Fin dal trafugamento del corpo dell'Evangelista da Alessandria d'Egitto nell'828 ed il suo arrivo a Venezia, lo Stato lagunare costituì uno speciale e particolarissimo rapporto con il proprio patrono. Questo legame, causato dalla particolare importanza della reliquia e soprattutto dal particolare legame esistente tra il Santo e le Chiese dell'Italia nord-orientale che alla sua predicazione facevano risalire la propria origine, portò a far considerare il santo patrono come custode della sovranità dello Stato, assurgendone a simbolo. La Repubblica amava così farsi chiamare Repubblica di San Marco e le sue terre furono di frequente note come Terre di San Marco.
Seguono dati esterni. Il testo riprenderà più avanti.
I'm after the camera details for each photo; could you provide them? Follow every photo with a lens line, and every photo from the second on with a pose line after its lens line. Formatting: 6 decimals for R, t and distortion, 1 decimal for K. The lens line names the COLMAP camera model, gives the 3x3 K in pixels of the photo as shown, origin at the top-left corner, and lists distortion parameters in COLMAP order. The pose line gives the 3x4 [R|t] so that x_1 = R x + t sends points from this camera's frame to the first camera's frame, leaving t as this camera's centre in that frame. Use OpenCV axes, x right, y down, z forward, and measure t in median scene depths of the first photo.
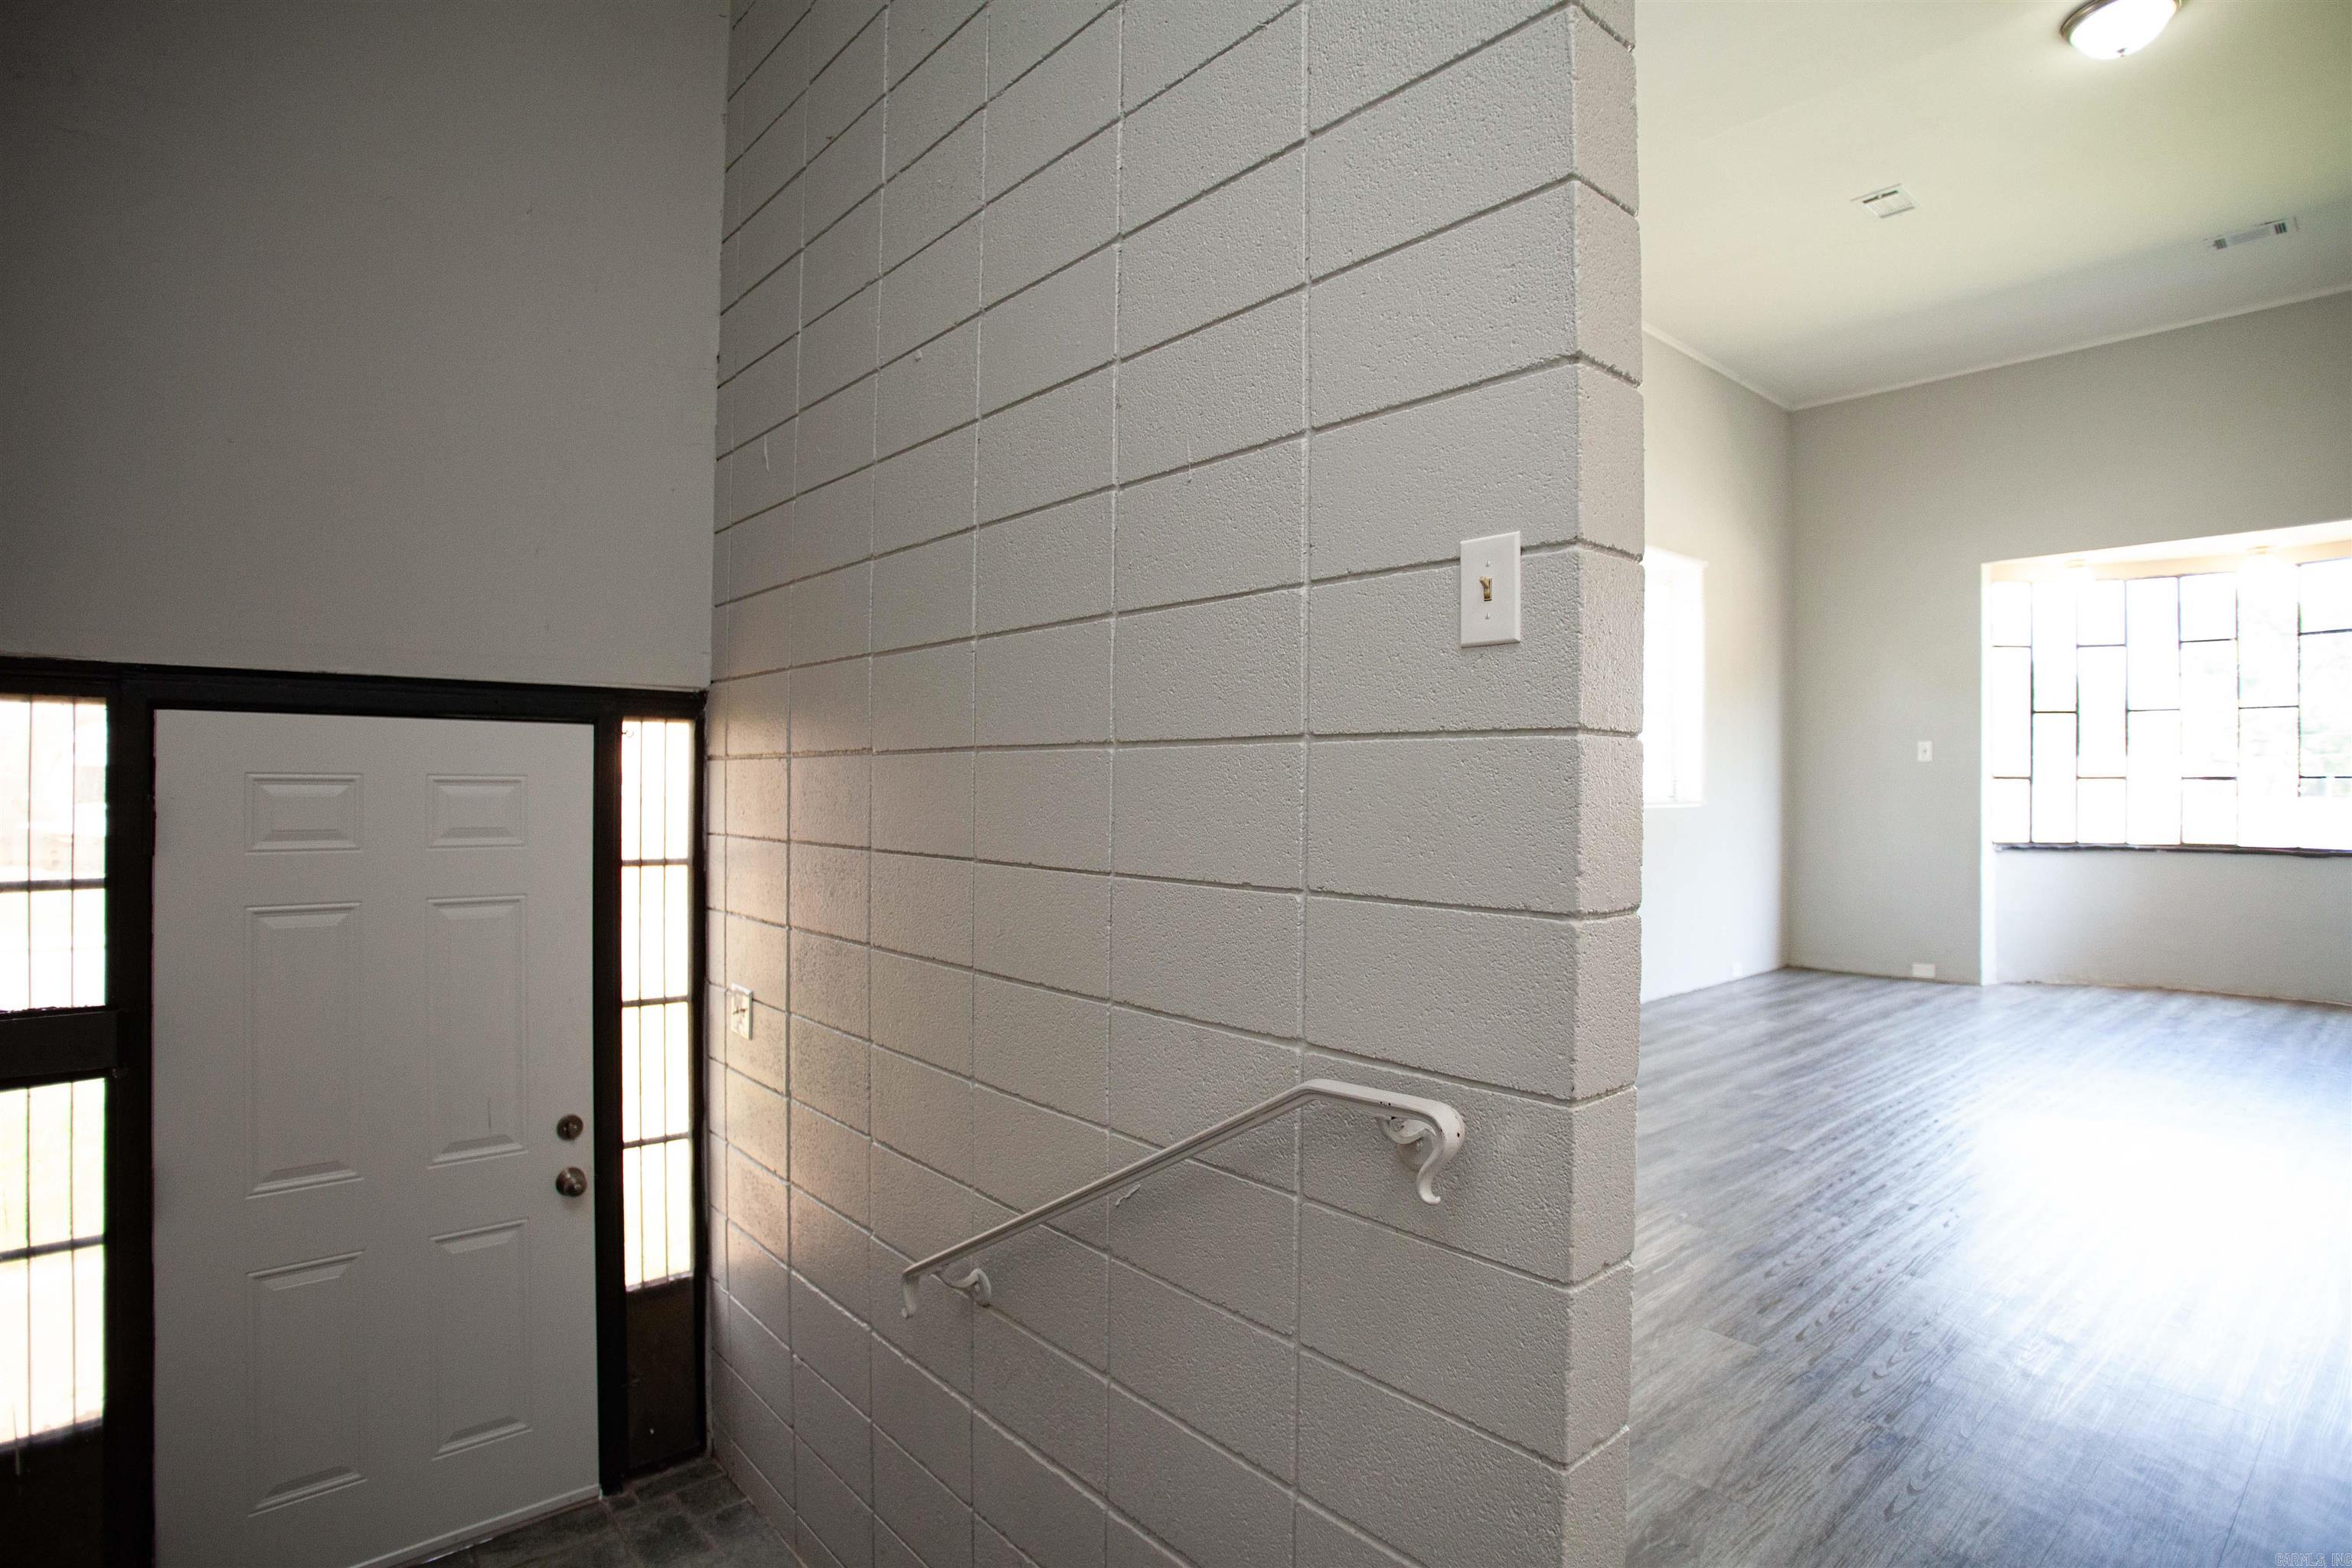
lens RADIAL K [[1196.8, 0, 1177.4], [0, 1196.8, 786.5], [0, 0, 1]] dist [0.002083, 0.002710]
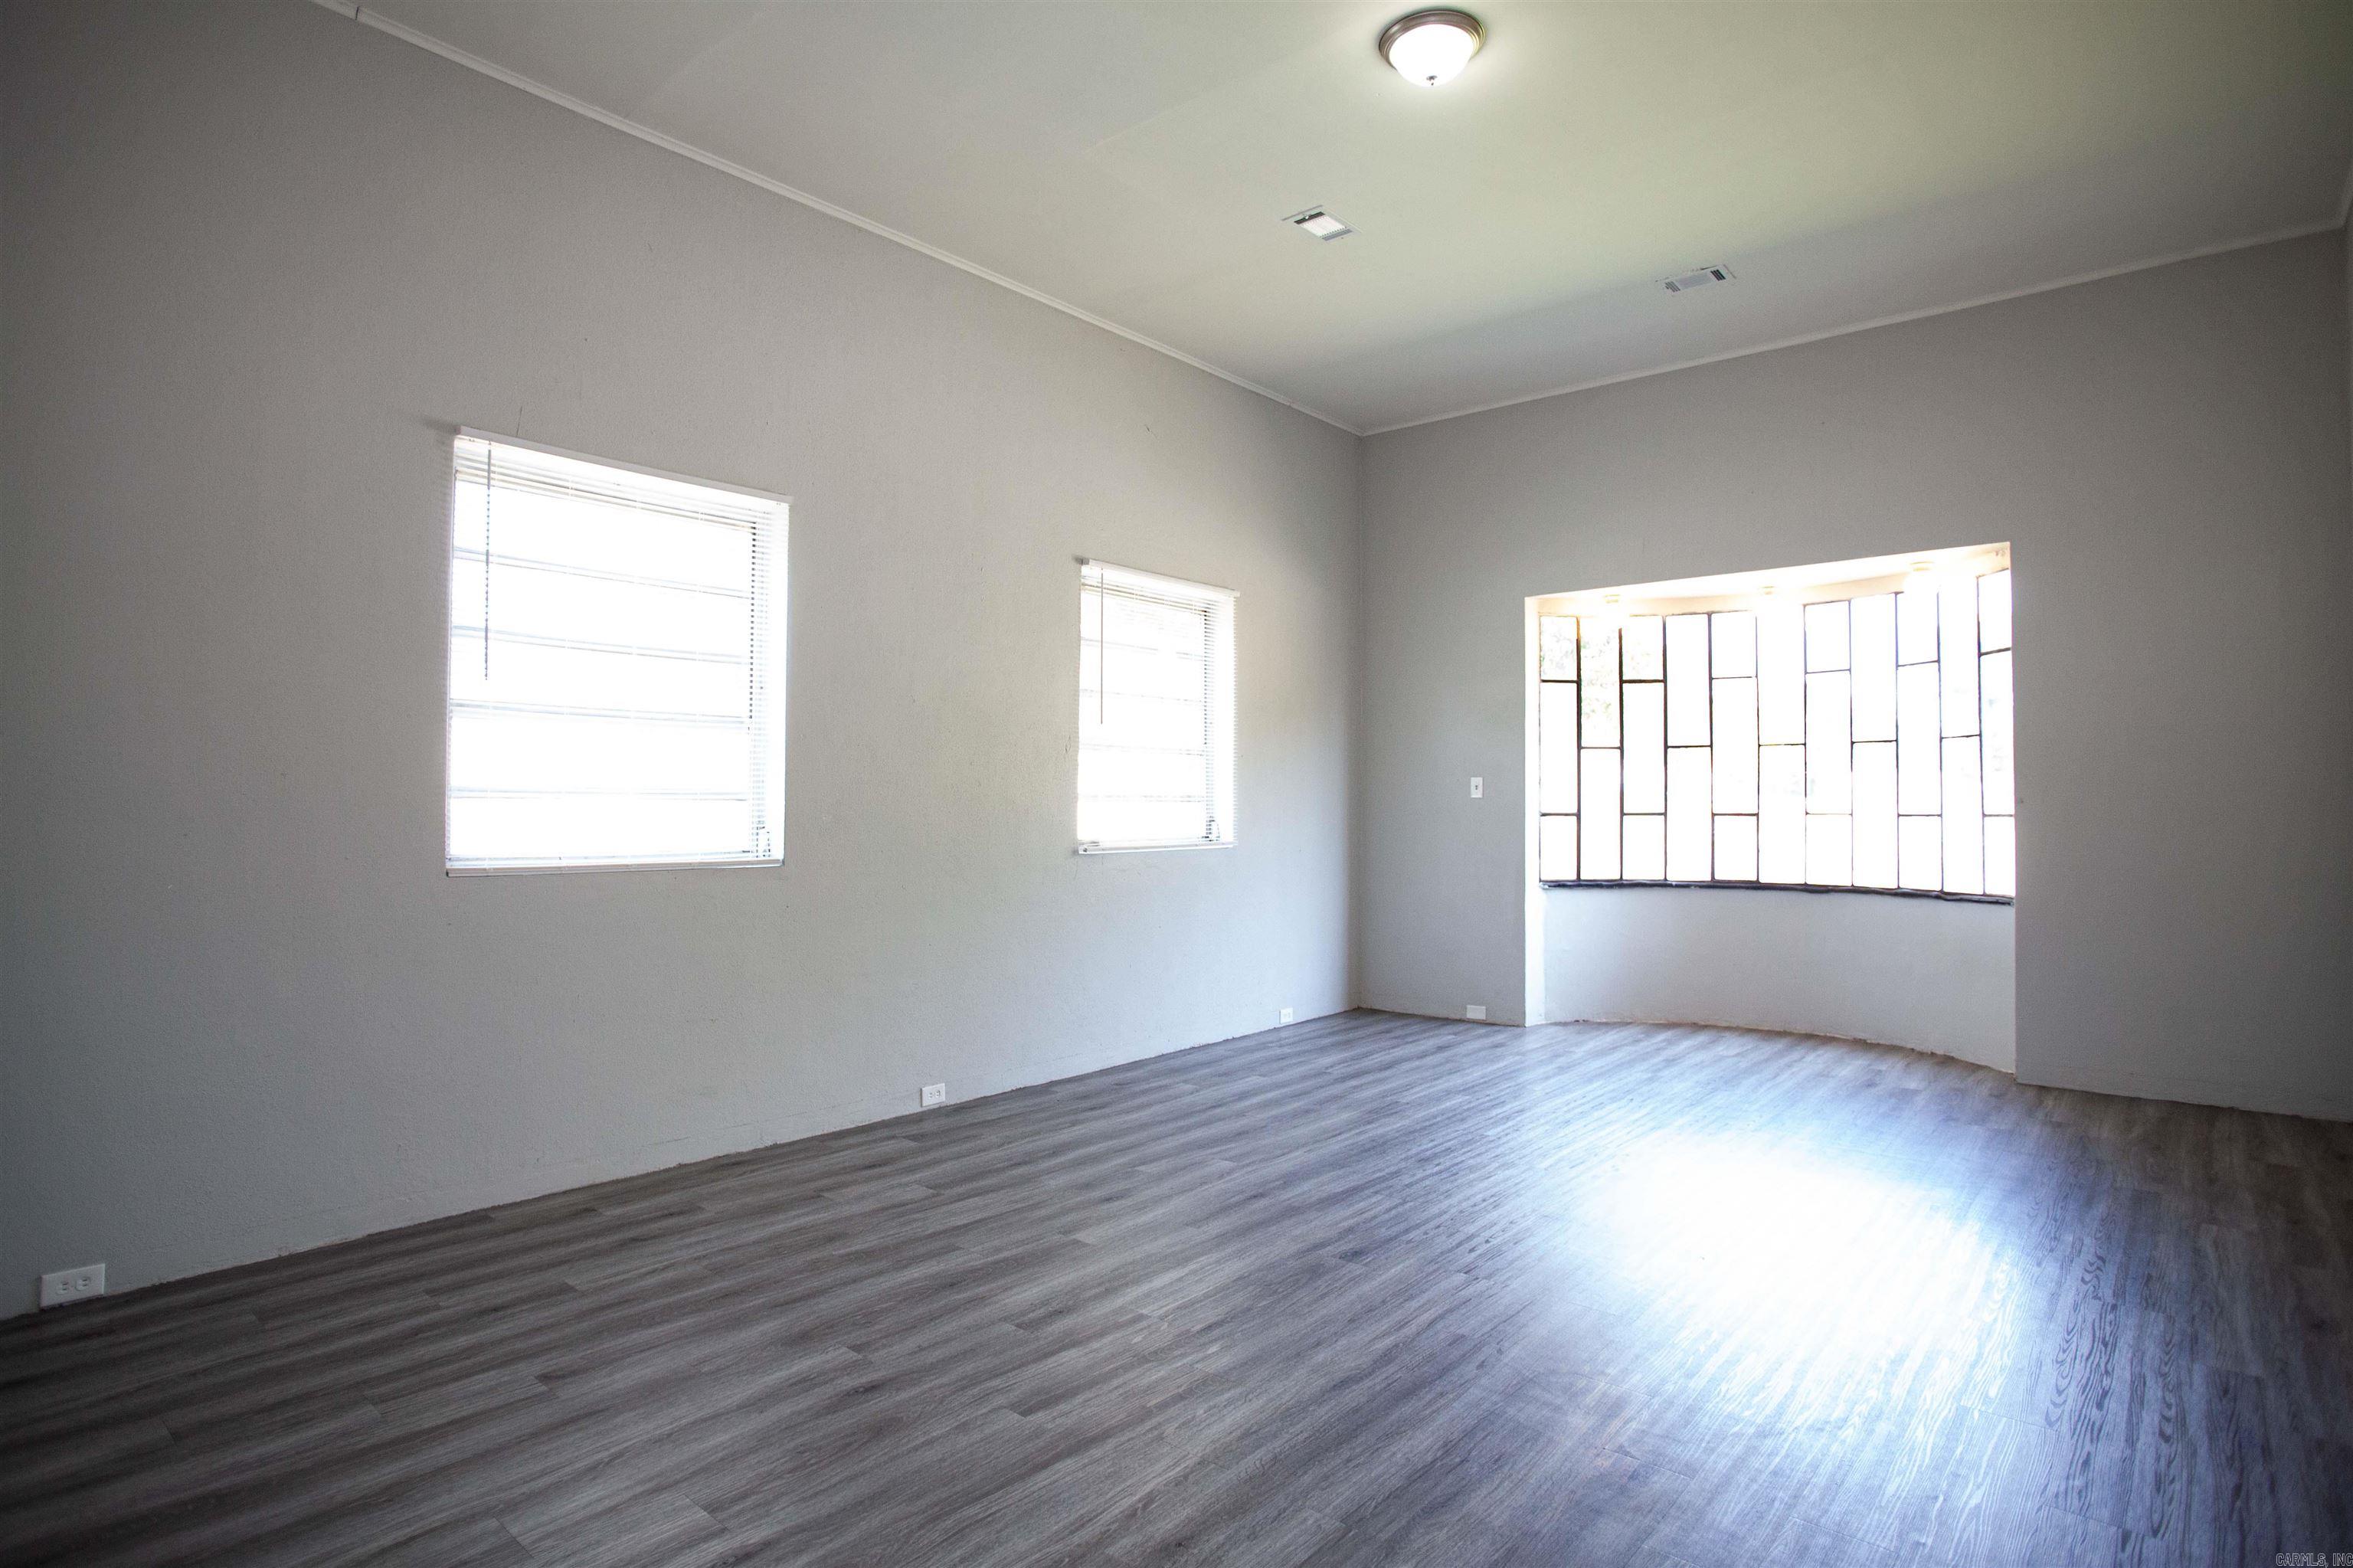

Il leone alato, simbolo dell'Evangelista, compariva così nelle sue bandiere, negli stemmi e nei sigilli, mentre gli stessi Dogi erano raffigurati nell'incoronazione inginocchiati, nell'atto di ricevere dal Santo il gonfalone.

Viva San Marco! fu il grido di battaglia della Repubblica di Venezia, utilizzato fino alla sua dissoluzione nel 1797, causata dalla campagna italiana di Napoleone, e nella rinata Repubblica retta da Daniele Manin e Niccolò Tommaseo. L'ultima volta che fu usata fu nella Battaglia di Lissa nel 1866, quando la flotta austriaca (dove erano presenti equipaggi di varie nazionalità, fra cui anche veneti, giuliani e dalmati) sconfisse la flotta italiana e al momento dell'annuncio della vittoria da parte dell'ammiraglio Von Tegetthoff i marinai e soldati risposero festanti. Il grido "San Marco!" viene oggi utilizzato dal personale militare del Reggimento lagunari "Serenissima" in ogni attività o cerimonia ufficiale, poiché gli odierni lagunari dell'esercito italiano hanno ereditato le tradizioni dei "Fanti da Mar" della Serenissima Repubblica di Venezia.